WHAT IS BEING ASKED
Copy every record exactly, leaving the pictures out.

DATA EXTRACT
◆ ◆ ◆ ◆

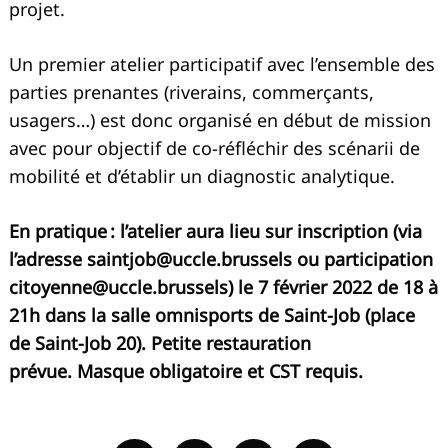
projet.
Un premier atelier participatif avec l’ensemble des
parties prenantes (riverains, commerçants,
usagers…) est donc organisé en début de mission
avec pour objectif de co-réfléchir des scénarii de
mobilité et d’établir un diagnostic analytique.
En pratique : l’atelier aura lieu sur inscription (via
l’adresse
saintjob@uccle.brussels
ou
participation
citoyenne@uccle.brussels
) le 7 février 2022 de 18 à
21h dans la salle omnisports de Saint-Job (place
de Saint-Job 20). Petite restauration
prévue. Masque obligatoire et CST requis.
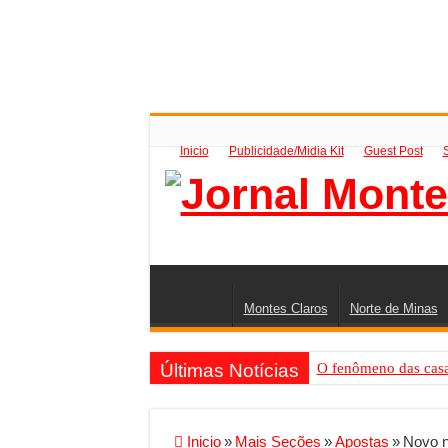
Inicio
Publicidade/Midia Kit
Guest Post
Montes Claros
Norte de Minas
Últimas Notícias
O fenômeno das casas
Criador de Sites ou V
Conheça a melhor emp
Inicio
»
Mais Seções
»
Apostas
»
Novo n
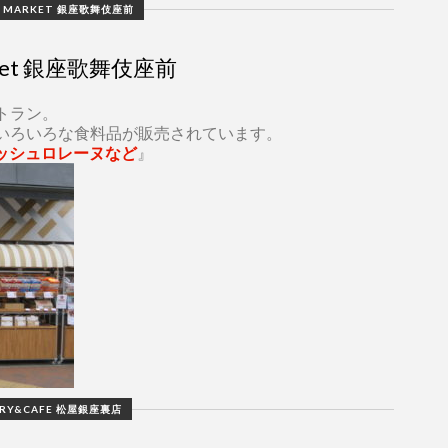
 MARKET 銀座歌舞伎座前
ket 銀座歌舞伎座前
トラン。
いろいろな食料品が販売されています。
 キッシュロレーヌなど
』
RY&CAFE 松屋銀座裏店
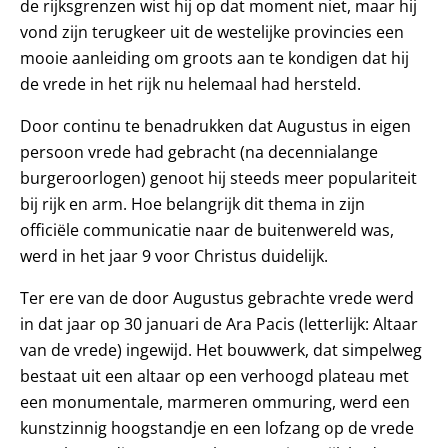
de rijksgrenzen wist hij op dat moment niet, maar hij
vond zijn terugkeer uit de westelijke provincies een
mooie aanleiding om groots aan te kondigen dat hij
de vrede in het rijk nu helemaal had hersteld.
Door continu te benadrukken dat Augustus in eigen
persoon vrede had gebracht (na decennialange
burgeroorlogen) genoot hij steeds meer populariteit
bij rijk en arm. Hoe belangrijk dit thema in zijn
officiële communicatie naar de buitenwereld was,
werd in het jaar 9 voor Christus duidelijk.
Ter ere van de door Augustus gebrachte vrede werd
in dat jaar op 30 januari de Ara Pacis (letterlijk: Altaar
van de vrede) ingewijd. Het bouwwerk, dat simpelweg
bestaat uit een altaar op een verhoogd plateau met
een monumentale, marmeren ommuring, werd een
kunstzinnig hoogstandje en een lofzang op de vrede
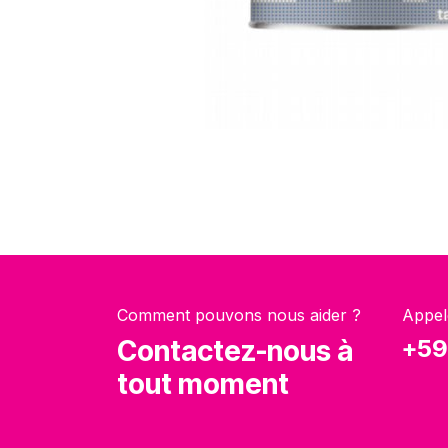
Comment pouvons nous aider ?
Appel
Contactez-nous à
+59
tout moment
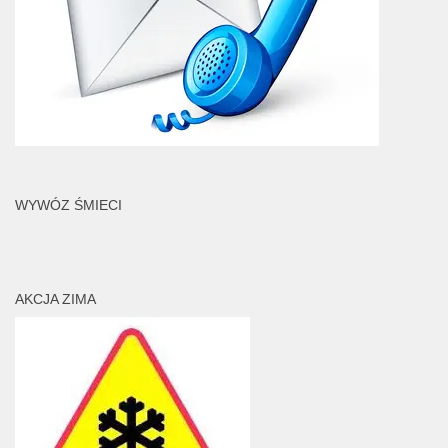
WYWÓZ ŚMIECI
AKCJA ZIMA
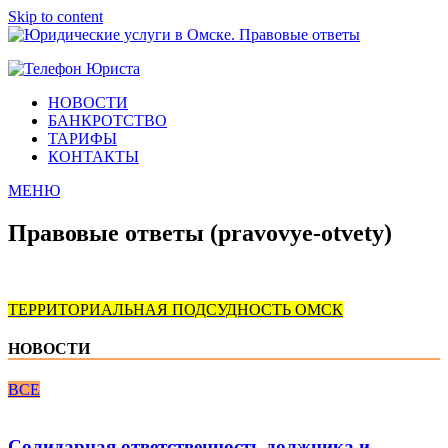
Skip to content
Юридические услуги в Омске. Правовые ответы
Городок Нефтяников
НОВОСТИ
БАНКРОТСТВО
ТАРИФЫ
КОНТАКТЫ
МЕНЮ
Правовые ответы (pravovye-otvety)
ТЕРРИТОРИАЛЬНАЯ ПОДСУДНОСТЬ ОМСК
НОВОСТИ
ВСЕ
Солидарная ответственность должника и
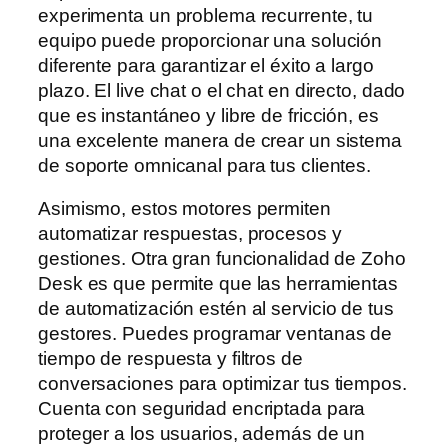
experimenta un problema recurrente, tu
equipo puede proporcionar una solución
diferente para garantizar el éxito a largo
plazo. El live chat o el chat en directo, dado
que es instantáneo y libre de fricción, es
una excelente manera de crear un sistema
de soporte omnicanal para tus clientes.
Asimismo, estos motores permiten
automatizar respuestas, procesos y
gestiones. Otra gran funcionalidad de Zoho
Desk es que permite que las herramientas
de automatización estén al servicio de tus
gestores. Puedes programar ventanas de
tiempo de respuesta y filtros de
conversaciones para optimizar tus tiempos.
Cuenta con seguridad encriptada para
proteger a los usuarios, además de un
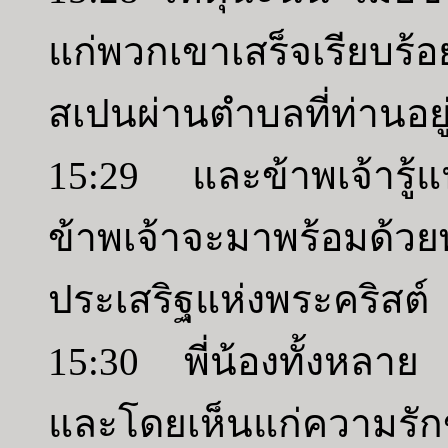
แก่พวกเขาเสร็จเรียบร้
สเปนผ่านตำบลที่ท่านอยู่
15:29 และข้าพเจ้ารู้แน่
ข้าพเจ้าจะมาพร้อมด้วย
ประเสริฐแห่งพระคริสต์
15:30 พี่น้องทั้งหลาย 
และโดยเห็นแก่ความรั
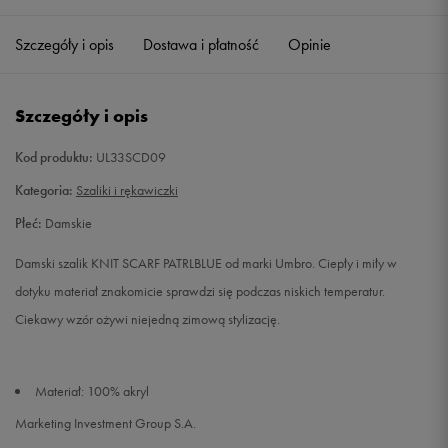
Szczegóły i opis
Dostawa i płatność
Opinie
Szczegóły i opis
Kod produktu:
UL33SCD09
Kategoria:
Szaliki i rękawiczki
Płeć:
Damskie
Damski szalik KNIT SCARF PATRLBLUE od marki Umbro. Ciepły i miły w
dotyku materiał znakomicie sprawdzi się podczas niskich temperatur.
Ciekawy wzór ożywi niejedną zimową stylizację.
Materiał: 100% akryl
Marketing Investment Group S.A.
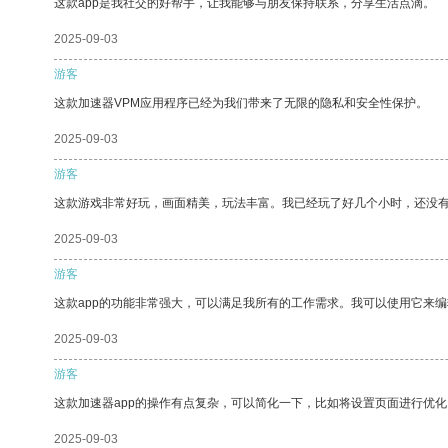
这款app是我社交的好帮手，让我能够与朋友保持联系，分享生活点滴。
2025-09-03
游客
这款加速器VPM应用程序已经为我们带来了无限的隐私和安全性保护。
2025-09-03
游客
这款游戏非常好玩，画面精美，玩法丰富。我已经玩了好几个小时，还没
2025-09-03
游客
这款app的功能非常强大，可以满足我所有的工作需求。我可以使用它来
2025-09-03
游客
这款加速器app的操作有点复杂，可以简化一下，比如将设置页面进行优化
2025-09-03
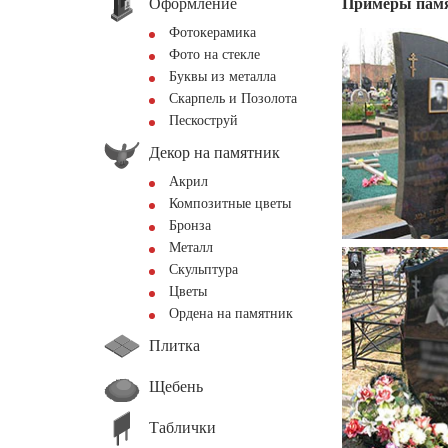
Оформление
Примеры пам
Фотокерамика
Фото на стекле
Буквы из металла
Скарпель и Позолота
Пескоструй
Декор на памятник
Акрил
Композитные цветы
Бронза
Металл
Скульптура
Цветы
Ордена на памятник
Плитка
Щебень
Таблички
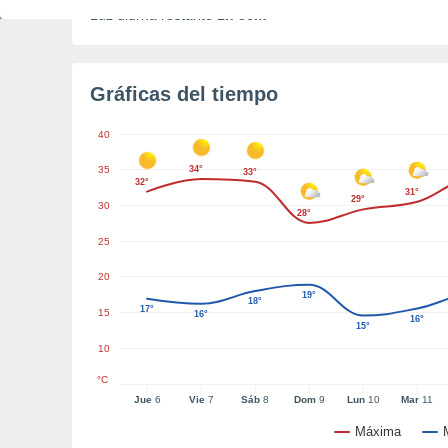
Luz diurna restante
1h 56m
Gráficas del tiempo
40
35
34°
33°
32°
31°
29°
30
28°
25
20
19°
18°
17°
15
16°
16°
15°
10
°C
Jue
6
Vie
7
Sáb
8
Dom
9
Lun
10
Mar
11
Máxima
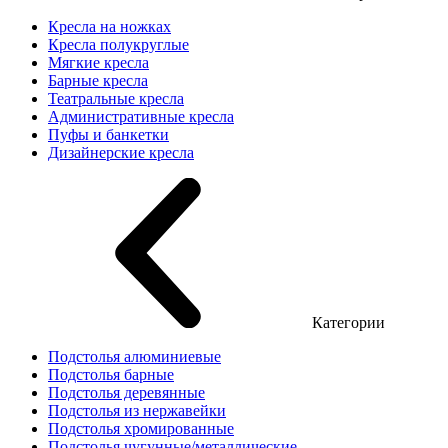
Кресла на ножках
Кресла полукруглые
Мягкие кресла
Барные кресла
Театральные кресла
Административные кресла
Пуфы и банкетки
Дизайнерские кресла
Категории
Подстолья алюминиевые
Подстолья барные
Подстолья деревянные
Подстолья из нержавейки
Подстолья хромированные
Подстолья чугунные/металлические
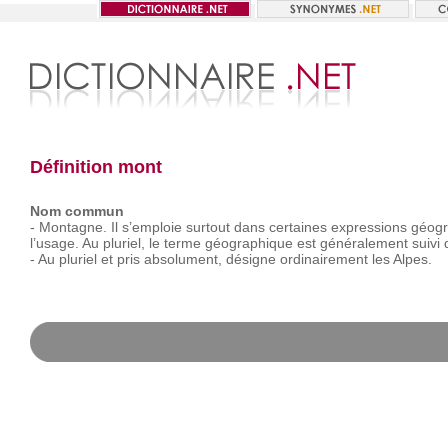
Définition mont
Nom commun
-
Montagne.
Il
s’emploie
surtout
dans
certaines
expressions
géogr
l’usage.
Au
pluriel,
le
terme
géographique
est
généralement
suivi
-
Au
pluriel
et
pris
absolument,
désigne
ordinairement
les
Alpes.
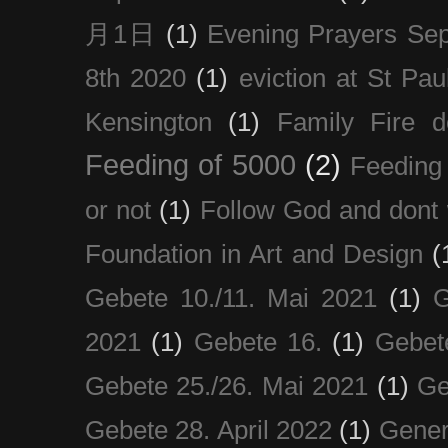
月1日
(1)
Evening Prayers Se
8th 2020
(1)
eviction at St Pau
Kensington
(1)
Family Fire d
Feeding of 5000
(2)
Feeding 
or not
(1)
Follow God and dont 
Foundation in Art and Design
(
Gebete 10./11. Mai 2021
(1)
G
2021
(1)
Gebete 16.
(1)
Gebet
Gebete 25./26. Mai 2021
(1)
Ge
Gebete 28. April 2022
(1)
Gener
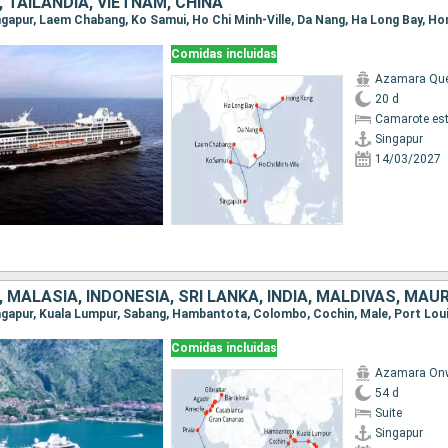
 TAILANDIA, VIETNAM, CHINA
Singapur, Laem Chabang, Ko Samui, Ho Chi Minh-Ville, Da Nang, Ha Long Bay, H
Comidas incluidas
Azamara Qu
20 d
Camarote es
Singapur
14/03/2027
Comidas incluidas
Azamara On
54 d
Suite
Singapur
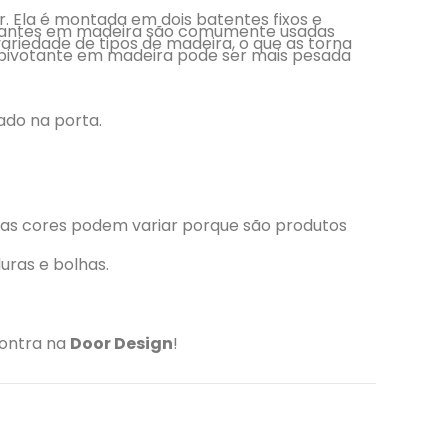
. Ela é montada em dois batentes fixos e
votantes em madeira são comumente usadas
ariedade de tipos de madeira, o que as torna
 pivotante em madeira pode ser mais pesada
lado na porta.
 as cores podem variar porque são produtos
ras e bolhas.
contra na
Door Design
!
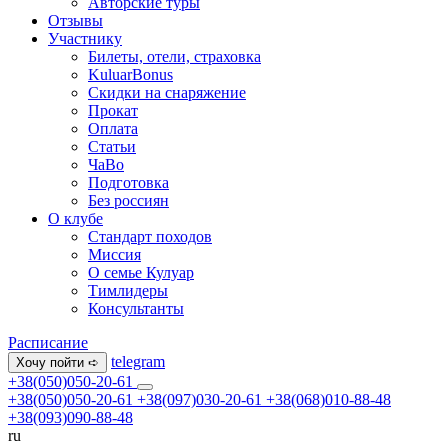
Авторские туры
Отзывы
Участнику
Билеты, отели, страховка
KuluarBonus
Скидки на снаряжение
Прокат
Оплата
Статьи
ЧаВо
Подготовка
Без россиян
О клубе
Стандарт походов
Миссия
О семье Кулуар
Тимлидеры
Консультанты
Расписание
telegram
Хочу пойти ➪
+38(050)050-20-61
+38(050)050-20-61
+38(097)030-20-61
+38(068)010-88-48
+38(093)090-88-48
ru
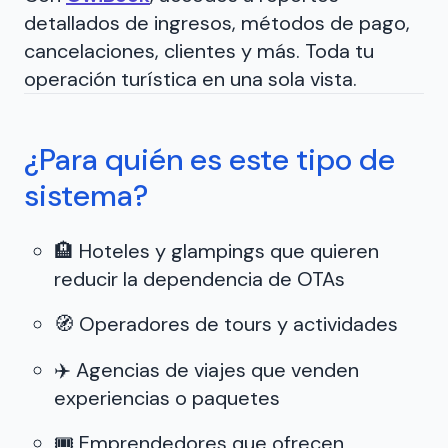
detallados de ingresos, métodos de pago,
cancelaciones, clientes y más. Toda tu
operación turística en una sola vista.
¿Para quién es este tipo de
sistema?
🏨 Hoteles y glampings que quieren
reducir la dependencia de OTAs
🧭 Operadores de tours y actividades
✈️ Agencias de viajes que venden
experiencias o paquetes
🎟️ Emprendedores que ofrecen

◆ ◆ ◆ ◆

OUTPUT OF THE EXERCISE
projet.
Un premier atelier participatif avec l’ensemble des
parties prenantes (riverains, commerçants,
usagers…) est donc organisé en début de mission
avec pour objectif de co-réfléchir des scénarii de
mobilité et d’établir un diagnostic analytique.
En pratique : l’atelier aura lieu sur inscription (via
l’adresse
saintjob@uccle.brussels
ou
participation
citoyenne@uccle.brussels
) le 7 février 2022 de 18 à
21h dans la salle omnisports de Saint-Job (place
de Saint-Job 20). Petite restauration
prévue. Masque obligatoire et CST requis.
Inicio
Publicidade/Midia Kit
Guest Post
Montes Claros
Norte de Minas
Últimas Notícias
O fenômeno das casas
Criador de Sites ou V
Conheça a melhor emp
Inicio
»
Mais Seções
»
Apostas
»
Novo n
 MARKET 銀座歌舞伎座前
ket 銀座歌舞伎座前
トラン。
いろいろな食料品が販売されています。
 キッシュロレーヌなど
』
RY&CAFE 松屋銀座裏店
de rijksgrenzen wist hij op dat moment niet, maar hij
vond zijn terugkeer uit de westelijke provincies een
mooie aanleiding om groots aan te kondigen dat hij
de vrede in het rijk nu helemaal had hersteld.
Door continu te benadrukken dat Augustus in eigen
persoon vrede had gebracht (na decennialange
burgeroorlogen) genoot hij steeds meer populariteit
bij rijk en arm. Hoe belangrijk dit thema in zijn
officiële communicatie naar de buitenwereld was,
werd in het jaar 9 voor Christus duidelijk.
Ter ere van de door Augustus gebrachte vrede werd
in dat jaar op 30 januari de Ara Pacis (letterlijk: Altaar
van de vrede) ingewijd. Het bouwwerk, dat simpelweg
bestaat uit een altaar op een verhoogd plateau met
een monumentale, marmeren ommuring, werd een
kunstzinnig hoogstandje en een lofzang op de vrede
Comment pouvons nous aider ?
Appel
Contactez-nous à
+59
tout moment
WYWÓZ ŚMIECI
AKCJA ZIMA
Skip to content
Юридические услуги в Омске. Правовые ответы
Городок Нефтяников
НОВОСТИ
БАНКРОТСТВО
ТАРИФЫ
КОНТАКТЫ
МЕНЮ
Правовые ответы (pravovye-otvety)
ТЕРРИТОРИАЛЬНАЯ ПОДСУДНОСТЬ ОМСК
НОВОСТИ
ВСЕ
Солидарная ответственность должника и
experimenta un problema recurrente, tu
equipo puede proporcionar una solución
diferente para garantizar el éxito a largo
plazo. El live chat o el chat en directo, dado
que es instantáneo y libre de fricción, es
una excelente manera de crear un sistema
de soporte omnicanal para tus clientes.
Asimismo, estos motores permiten
automatizar respuestas, procesos y
gestiones. Otra gran funcionalidad de Zoho
Desk es que permite que las herramientas
de automatización estén al servicio de tus
gestores. Puedes programar ventanas de
tiempo de respuesta y filtros de
conversaciones para optimizar tus tiempos.
Cuenta con seguridad encriptada para
proteger a los usuarios, además de un
แก่พวกเขาเสร็จเรียบร้
สเปนผ่านตำบลที่ท่านอยู่
15:29 และข้าพเจ้ารู้แน่
ข้าพเจ้าจะมาพร้อมด้วย
ประเสริฐแห่งพระคริสต์
15:30 พี่น้องทั้งหลาย 
และโดยเห็นแก่ความรั
Szczegóły i opis
Dostawa i płatność
Opinie
Szczegóły i opis
Kod produktu:
UL33SCD09
Kategoria:
Szaliki i rękawiczki
Płeć:
Damskie
Damski szalik KNIT SCARF PATRLBLUE od marki Umbro. Ciepły i miły w
dotyku materiał znakomicie sprawdzi się podczas niskich temperatur.
Ciekawy wzór ożywi niejedną zimową stylizację.
Materiał: 100% akryl
Marketing Investment Group S.A.
这款app是我社交的好帮手，让我能够与朋友保持联系，分享生活点滴。
2025-09-03
游客
这款加速器VPM应用程序已经为我们带来了无限的隐私和安全性保护。
2025-09-03
游客
这款游戏非常好玩，画面精美，玩法丰富。我已经玩了好几个小时，还没
2025-09-03
游客
这款app的功能非常强大，可以满足我所有的工作需求。我可以使用它来
2025-09-03
游客
这款加速器app的操作有点复杂，可以简化一下，比如将设置页面进行优化
2025-09-03
Оформление
Примеры пам
Фотокерамика
Фото на стекле
Буквы из металла
Скарпель и Позолота
Пескоструй
Декор на памятник
Акрил
Композитные цветы
Бронза
Металл
Скульптура
Цветы
Ордена на памятник
Плитка
Щебень
Таблички
Luz diurna restante
1h 56m
Gráficas del tiempo
40
35
34°
33°
32°
31°
29°
30
28°
25
20
19°
18°
17°
15
16°
16°
15°
10
°C
Jue
6
Vie
7
Sáb
8
Dom
9
Lun
10
Mar
11
Máxima
Кресла на ножках
Кресла полукруглые
Мягкие кресла
Барные кресла
Театральные кресла
Административные кресла
Пуфы и банкетки
Дизайнерские кресла
Категории
Подстолья алюминиевые
Подстолья барные
Подстолья деревянные
Подстолья из нержавейки
Подстолья хромированные
Подстолья чугунные/металлические
Définition mont
Nom commun
-
Montagne.
Il
s’emploie
surtout
dans
certaines
expressions
géogr
l’usage.
Au
pluriel,
le
terme
géographique
est
généralement
suivi
-
Au
pluriel
et
pris
absolument,
désigne
ordinairement
les
Alpes.
月1日
(1)
Evening Prayers Se
8th 2020
(1)
eviction at St Pau
Kensington
(1)
Family Fire d
Feeding of 5000
(2)
Feeding 
or not
(1)
Follow God and dont 
Foundation in Art and Design
(
Gebete 10./11. Mai 2021
(1)
G
2021
(1)
Gebete 16.
(1)
Gebet
Gebete 25./26. Mai 2021
(1)
Ge
Gebete 28. April 2022
(1)
Gener
 TAILANDIA, VIETNAM, CHINA
Singapur, Laem Chabang, Ko Samui, Ho Chi Minh-Ville, Da Nang, Ha Long Bay, H
Comidas incluidas
Azamara Qu
20 d
Camarote es
Singapur
14/03/2027
Comidas incluidas
Azamara On
54 d
Suite
Singapur
. Ela é montada em dois batentes fixos e
votantes em madeira são comumente usadas
ariedade de tipos de madeira, o que as torna
 pivotante em madeira pode ser mais pesada
lado na porta.
 as cores podem variar porque são produtos
ras e bolhas.
contra na
Door Design
!
Авторские туры
Отзывы
Участнику
Билеты, отели, страховка
KuluarBonus
Скидки на снаряжение
Прокат
Оплата
Статьи
ЧаВо
Подготовка
Без россиян
О клубе
Стандарт походов
Миссия
О семье Кулуар
Тимлидеры
Консультанты
Расписание
telegram
Хочу пойти ➪
+38(050)050-20-61
+38(050)050-20-61
+38(097)030-20-61
+38(068)010-88-48
+38(093)090-88-48
ru
detallados de ingresos, métodos de pago,
cancelaciones, clientes y más. Toda tu
operación turística en una sola vista.
¿Para quién es este tipo de
sistema?
🏨 Hoteles y glampings que quieren
reducir la dependencia de OTAs
🧭 Operadores de tours y actividades
✈️ Agencias de viajes que venden
experiencias o paquetes
🎟️ Emprendedores que ofrecen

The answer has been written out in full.